上半身の胸のあたりに何かが張られたのだ。
「!!」
驚愕とともに下を確認しようとするが、首が動かない。いや首どころか体中動かすことが叶わなかった。
「お札を張れたわ!!」
それは千恵の声だった。千恵は窓の真下の壁に張り付き、しゃがんで身を潜めていたのだ。
「でかした!!」
千恵の声を聞き、物陰から出てきたのは千雄だった。黒く輝く妖刀を持っている。動けなくなり、さらには口を開けている予言ザルは、妖刀の格好の餌食だ。千恵が予言ザルの口内に手を突っ込み、舌を引っ張り出した。
「これで終わりだ!」
千雄は『黒纏』を予言ザルに向かって振り上げ、渾身の力をもって振り下した。
予言ザルの舌は、驚くほど簡単に切れた。切れた舌は、二、三回程跳ねて床に転がる。切られた体のほうは白く輝き、光の粒子になって静かにゆっくりと崩壊していた。

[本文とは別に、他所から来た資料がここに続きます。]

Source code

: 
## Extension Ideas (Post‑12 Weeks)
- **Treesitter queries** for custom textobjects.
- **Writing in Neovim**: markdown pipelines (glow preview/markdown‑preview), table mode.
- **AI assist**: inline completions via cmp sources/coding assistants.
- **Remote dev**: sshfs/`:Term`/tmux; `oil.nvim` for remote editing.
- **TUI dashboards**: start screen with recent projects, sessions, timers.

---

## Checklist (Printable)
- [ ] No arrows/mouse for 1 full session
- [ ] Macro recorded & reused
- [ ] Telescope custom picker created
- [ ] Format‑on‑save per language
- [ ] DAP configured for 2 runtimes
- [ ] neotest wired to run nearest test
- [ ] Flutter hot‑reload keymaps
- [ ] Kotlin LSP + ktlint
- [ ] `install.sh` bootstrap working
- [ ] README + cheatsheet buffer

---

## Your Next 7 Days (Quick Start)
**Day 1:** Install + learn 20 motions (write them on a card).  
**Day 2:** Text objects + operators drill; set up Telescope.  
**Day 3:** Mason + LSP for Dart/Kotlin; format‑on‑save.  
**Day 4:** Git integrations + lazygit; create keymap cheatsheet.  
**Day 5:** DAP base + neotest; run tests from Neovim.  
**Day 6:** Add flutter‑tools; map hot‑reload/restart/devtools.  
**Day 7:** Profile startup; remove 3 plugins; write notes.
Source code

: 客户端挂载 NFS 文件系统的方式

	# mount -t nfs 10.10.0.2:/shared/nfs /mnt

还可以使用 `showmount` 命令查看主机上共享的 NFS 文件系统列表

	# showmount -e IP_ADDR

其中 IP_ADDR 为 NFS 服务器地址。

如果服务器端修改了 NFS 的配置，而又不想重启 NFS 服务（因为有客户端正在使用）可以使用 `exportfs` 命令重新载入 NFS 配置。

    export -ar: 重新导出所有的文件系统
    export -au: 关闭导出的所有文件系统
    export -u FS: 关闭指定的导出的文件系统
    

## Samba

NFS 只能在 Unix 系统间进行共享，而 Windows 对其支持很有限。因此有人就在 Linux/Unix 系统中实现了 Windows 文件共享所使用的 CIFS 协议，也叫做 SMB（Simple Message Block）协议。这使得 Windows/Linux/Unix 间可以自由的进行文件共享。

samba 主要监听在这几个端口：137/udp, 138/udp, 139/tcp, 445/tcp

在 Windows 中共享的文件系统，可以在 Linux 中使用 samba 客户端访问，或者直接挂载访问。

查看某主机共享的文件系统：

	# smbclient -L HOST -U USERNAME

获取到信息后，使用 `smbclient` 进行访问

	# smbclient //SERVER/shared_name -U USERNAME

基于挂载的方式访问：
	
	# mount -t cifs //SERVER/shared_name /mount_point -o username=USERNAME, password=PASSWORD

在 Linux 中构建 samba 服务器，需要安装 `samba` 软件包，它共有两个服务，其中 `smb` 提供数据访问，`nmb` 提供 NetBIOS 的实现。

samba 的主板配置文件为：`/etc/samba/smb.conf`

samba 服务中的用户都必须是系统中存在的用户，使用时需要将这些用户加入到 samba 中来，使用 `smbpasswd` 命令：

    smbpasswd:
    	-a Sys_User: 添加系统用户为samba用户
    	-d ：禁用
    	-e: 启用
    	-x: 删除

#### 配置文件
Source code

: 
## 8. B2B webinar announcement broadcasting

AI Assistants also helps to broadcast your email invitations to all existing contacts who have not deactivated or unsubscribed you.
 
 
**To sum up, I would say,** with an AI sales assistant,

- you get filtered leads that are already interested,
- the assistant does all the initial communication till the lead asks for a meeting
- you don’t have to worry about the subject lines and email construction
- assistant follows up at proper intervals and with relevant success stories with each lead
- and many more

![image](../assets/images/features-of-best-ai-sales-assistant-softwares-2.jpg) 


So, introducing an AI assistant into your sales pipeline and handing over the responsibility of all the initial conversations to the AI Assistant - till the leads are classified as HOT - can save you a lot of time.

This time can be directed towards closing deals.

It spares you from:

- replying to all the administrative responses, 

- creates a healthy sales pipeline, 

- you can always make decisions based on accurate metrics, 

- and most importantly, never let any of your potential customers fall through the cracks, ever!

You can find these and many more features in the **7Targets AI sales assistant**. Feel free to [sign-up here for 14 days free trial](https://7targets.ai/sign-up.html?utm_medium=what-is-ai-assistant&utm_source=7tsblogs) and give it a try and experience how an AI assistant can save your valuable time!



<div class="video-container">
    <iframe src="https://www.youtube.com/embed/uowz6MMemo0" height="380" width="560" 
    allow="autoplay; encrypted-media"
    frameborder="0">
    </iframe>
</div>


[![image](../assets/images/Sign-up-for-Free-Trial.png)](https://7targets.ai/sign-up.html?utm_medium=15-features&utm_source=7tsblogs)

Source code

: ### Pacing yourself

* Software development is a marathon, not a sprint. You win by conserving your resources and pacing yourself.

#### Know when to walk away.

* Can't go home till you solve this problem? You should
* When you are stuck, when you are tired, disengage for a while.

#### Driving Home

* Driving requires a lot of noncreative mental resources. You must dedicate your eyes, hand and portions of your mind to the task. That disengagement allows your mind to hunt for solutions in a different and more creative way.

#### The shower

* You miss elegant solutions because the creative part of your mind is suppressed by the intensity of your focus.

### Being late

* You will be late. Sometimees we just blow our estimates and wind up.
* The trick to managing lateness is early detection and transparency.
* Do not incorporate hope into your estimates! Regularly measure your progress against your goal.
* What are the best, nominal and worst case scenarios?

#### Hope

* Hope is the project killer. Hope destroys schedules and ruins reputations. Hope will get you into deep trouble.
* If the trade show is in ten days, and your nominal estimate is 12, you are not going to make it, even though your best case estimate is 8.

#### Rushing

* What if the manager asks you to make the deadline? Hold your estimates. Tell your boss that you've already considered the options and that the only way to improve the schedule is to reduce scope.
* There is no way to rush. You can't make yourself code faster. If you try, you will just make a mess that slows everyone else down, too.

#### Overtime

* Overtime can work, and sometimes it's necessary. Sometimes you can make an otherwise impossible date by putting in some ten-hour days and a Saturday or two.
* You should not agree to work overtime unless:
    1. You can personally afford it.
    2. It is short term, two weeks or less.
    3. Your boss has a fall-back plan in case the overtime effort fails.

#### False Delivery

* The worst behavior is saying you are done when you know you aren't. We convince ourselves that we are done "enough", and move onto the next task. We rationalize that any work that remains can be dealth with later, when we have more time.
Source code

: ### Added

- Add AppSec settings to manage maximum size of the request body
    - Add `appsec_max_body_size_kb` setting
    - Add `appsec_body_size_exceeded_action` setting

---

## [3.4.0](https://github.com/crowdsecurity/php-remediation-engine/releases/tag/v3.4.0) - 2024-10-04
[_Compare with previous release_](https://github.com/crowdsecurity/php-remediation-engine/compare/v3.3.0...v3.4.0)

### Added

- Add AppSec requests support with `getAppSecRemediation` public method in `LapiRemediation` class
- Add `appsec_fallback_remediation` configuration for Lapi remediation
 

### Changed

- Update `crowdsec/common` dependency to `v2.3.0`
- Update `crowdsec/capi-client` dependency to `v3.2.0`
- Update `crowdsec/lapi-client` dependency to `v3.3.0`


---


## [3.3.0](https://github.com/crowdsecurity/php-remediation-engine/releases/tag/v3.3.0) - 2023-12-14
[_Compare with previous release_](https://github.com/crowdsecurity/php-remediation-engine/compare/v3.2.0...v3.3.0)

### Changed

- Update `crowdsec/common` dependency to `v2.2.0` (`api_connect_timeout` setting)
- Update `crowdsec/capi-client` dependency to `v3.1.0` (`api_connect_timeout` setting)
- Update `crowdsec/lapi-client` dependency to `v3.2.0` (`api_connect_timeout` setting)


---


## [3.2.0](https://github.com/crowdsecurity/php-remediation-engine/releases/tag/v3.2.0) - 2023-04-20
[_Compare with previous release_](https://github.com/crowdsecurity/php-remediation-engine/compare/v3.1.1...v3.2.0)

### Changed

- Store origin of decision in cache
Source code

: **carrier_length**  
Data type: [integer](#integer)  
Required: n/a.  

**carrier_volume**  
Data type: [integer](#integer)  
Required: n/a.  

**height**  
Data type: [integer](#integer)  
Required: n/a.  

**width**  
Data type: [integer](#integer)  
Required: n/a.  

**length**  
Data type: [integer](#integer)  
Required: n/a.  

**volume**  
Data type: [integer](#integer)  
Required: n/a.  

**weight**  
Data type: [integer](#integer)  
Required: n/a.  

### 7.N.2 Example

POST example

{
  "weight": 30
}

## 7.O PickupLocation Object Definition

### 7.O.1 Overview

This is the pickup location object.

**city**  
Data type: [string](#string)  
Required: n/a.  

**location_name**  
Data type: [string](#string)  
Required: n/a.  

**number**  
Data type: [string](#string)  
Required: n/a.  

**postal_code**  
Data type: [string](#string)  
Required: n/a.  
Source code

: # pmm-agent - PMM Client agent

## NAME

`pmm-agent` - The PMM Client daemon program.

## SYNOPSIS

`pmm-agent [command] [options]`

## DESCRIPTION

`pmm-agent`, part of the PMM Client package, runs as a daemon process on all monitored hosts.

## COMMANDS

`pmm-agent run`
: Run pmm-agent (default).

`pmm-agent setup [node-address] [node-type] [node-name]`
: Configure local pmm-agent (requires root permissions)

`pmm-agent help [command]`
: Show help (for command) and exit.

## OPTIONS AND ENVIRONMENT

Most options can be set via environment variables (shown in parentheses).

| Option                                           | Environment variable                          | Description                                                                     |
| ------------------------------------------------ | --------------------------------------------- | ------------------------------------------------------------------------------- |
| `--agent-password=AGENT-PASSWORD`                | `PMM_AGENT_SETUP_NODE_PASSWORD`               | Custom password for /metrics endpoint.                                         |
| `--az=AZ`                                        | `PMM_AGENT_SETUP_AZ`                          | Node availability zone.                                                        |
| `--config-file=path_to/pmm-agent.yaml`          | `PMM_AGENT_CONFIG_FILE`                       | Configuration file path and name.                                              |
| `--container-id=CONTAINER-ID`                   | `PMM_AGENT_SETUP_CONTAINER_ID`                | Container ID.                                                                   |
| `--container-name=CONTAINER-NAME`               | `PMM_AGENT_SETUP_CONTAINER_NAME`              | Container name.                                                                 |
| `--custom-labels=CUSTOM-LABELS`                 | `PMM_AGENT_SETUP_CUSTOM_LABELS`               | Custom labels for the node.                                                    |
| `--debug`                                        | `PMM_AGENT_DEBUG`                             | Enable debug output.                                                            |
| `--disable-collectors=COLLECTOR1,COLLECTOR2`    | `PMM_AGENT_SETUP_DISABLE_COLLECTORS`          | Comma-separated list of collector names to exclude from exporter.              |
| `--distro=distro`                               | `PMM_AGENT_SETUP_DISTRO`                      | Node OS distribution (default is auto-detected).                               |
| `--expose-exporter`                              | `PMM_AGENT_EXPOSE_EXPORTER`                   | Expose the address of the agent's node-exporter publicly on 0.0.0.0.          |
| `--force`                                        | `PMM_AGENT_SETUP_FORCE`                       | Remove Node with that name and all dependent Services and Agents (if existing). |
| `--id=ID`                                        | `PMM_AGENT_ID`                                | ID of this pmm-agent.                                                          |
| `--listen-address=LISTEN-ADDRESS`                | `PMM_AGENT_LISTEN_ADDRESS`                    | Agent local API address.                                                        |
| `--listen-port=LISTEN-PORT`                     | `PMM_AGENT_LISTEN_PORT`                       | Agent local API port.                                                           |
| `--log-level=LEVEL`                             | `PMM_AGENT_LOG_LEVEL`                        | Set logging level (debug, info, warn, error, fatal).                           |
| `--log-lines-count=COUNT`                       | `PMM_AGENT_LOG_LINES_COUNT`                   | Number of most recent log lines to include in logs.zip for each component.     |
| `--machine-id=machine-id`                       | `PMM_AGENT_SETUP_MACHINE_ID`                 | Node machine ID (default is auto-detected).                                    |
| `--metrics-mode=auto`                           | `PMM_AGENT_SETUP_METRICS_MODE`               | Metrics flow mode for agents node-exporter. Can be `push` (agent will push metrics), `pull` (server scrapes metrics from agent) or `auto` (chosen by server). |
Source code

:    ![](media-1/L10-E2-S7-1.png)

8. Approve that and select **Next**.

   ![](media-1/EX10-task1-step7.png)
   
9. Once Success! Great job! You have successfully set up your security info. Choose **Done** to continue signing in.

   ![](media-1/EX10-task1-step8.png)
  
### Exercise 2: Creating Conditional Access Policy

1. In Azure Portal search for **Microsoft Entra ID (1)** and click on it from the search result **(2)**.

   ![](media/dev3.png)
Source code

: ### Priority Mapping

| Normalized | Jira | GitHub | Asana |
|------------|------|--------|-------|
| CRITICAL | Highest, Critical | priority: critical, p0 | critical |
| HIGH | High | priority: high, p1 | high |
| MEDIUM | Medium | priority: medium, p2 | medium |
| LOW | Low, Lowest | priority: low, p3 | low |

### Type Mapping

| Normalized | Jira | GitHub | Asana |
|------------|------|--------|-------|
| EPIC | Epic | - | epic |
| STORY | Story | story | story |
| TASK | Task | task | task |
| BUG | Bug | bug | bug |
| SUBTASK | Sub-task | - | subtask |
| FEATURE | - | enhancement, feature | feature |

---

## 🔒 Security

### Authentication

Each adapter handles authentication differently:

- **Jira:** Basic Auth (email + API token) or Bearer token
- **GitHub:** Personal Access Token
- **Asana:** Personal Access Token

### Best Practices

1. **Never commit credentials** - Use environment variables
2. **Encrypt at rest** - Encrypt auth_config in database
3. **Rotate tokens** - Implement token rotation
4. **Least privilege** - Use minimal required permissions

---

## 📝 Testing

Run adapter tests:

予言ザルは悲鳴を上げた。しかしお札のせいで動かない体はその叫びを誰の耳にも届けなかった。
「やった……の?」
予言ザルの体が崩壊していくのを見つめながら、千里は呟いた。
「……ああ。僕たちはやったんだ」
「そうよ。倒したんだわ!」
二人がその呟きに応える。怪異は打ち滅ぼされた……と。
「よ、よかったあ」
千里は緊張から解き放たれたことと安堵感で一気に力が抜けその場にぺたっとしりもちをついた。
「大丈夫?千里」
「うん。ちょっと腰が抜けちゃっただけ」
「そうか。今日はもうゆっくり休んで……うん?」
千雄は床に転がる異物に気づいた。その黒く禍々しい物体は消滅していなかった。その上、動いていた。
「まさか、予言ザルの舌!?」
気づいた時には舌は動きを見せていた。俊敏に飛び跳ね、移動したのだ。移動先には千里がいた。
「千里、危ない!」
千雄の言葉に千里はえ?と反応を返す。口が開いた。そこに舌が飛び込んだ。
「が、あ」
千里の口の中に入った舌はそのまま喉に潜り込み、胃まで進んだようだった。千里はもがいたが、舌の進行を止めることはできない。
「千里!吐くんだ!今すぐ!」
千雄は千里に駆け寄りその口に手を突っ込んだ。喉奥に手を突っ込まれた千里はその場に嘔吐する。しかし、その中に舌はなかった。
「千里、大丈夫?」
千恵と千雄が心配そうに見つめるが、千里はうつむいたまま動かない。
「千里!おい!」
あまりにそのまま動かないので、千雄が肩をゆすった。すると千里がゆっくりと顔を上げた。その顔を見た瞬間、両親は絶句した。
「お父さんお母さん、私、なんか変だよ」
そうつぶやいた千里の左目は、黄色く輝いていたのだ。予言ザルのように。